» **Task goal**:
Please copy each of the following rows word for word.

» **Source data**:

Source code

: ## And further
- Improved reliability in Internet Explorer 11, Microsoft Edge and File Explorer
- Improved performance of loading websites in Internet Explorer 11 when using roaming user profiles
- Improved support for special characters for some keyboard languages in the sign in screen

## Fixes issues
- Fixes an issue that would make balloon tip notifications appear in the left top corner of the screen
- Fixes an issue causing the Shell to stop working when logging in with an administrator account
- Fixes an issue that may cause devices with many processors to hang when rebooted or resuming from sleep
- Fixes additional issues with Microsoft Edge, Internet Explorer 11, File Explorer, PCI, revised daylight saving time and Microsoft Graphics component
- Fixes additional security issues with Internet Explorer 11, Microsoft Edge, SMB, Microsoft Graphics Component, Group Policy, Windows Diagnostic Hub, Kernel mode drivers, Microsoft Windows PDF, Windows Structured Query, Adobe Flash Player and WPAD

» **Task solution**:
Source code

: ## And further
- Improved reliability in Internet Explorer 11, Microsoft Edge and File Explorer
- Improved performance of loading websites in Internet Explorer 11 when using roaming user profiles
- Improved support for special characters for some keyboard languages in the sign in screen

## Fixes issues
- Fixes an issue that would make balloon tip notifications appear in the left top corner of the screen
- Fixes an issue causing the Shell to stop working when logging in with an administrator account
- Fixes an issue that may cause devices with many processors to hang when rebooted or resuming from sleep
- Fixes additional issues with Microsoft Edge, Internet Explorer 11, File Explorer, PCI, revised daylight saving time and Microsoft Graphics component
- Fixes additional security issues with Internet Explorer 11, Microsoft Edge, SMB, Microsoft Graphics Component, Group Policy, Windows Diagnostic Hub, Kernel mode drivers, Microsoft Windows PDF, Windows Structured Query, Adobe Flash Player and WPAD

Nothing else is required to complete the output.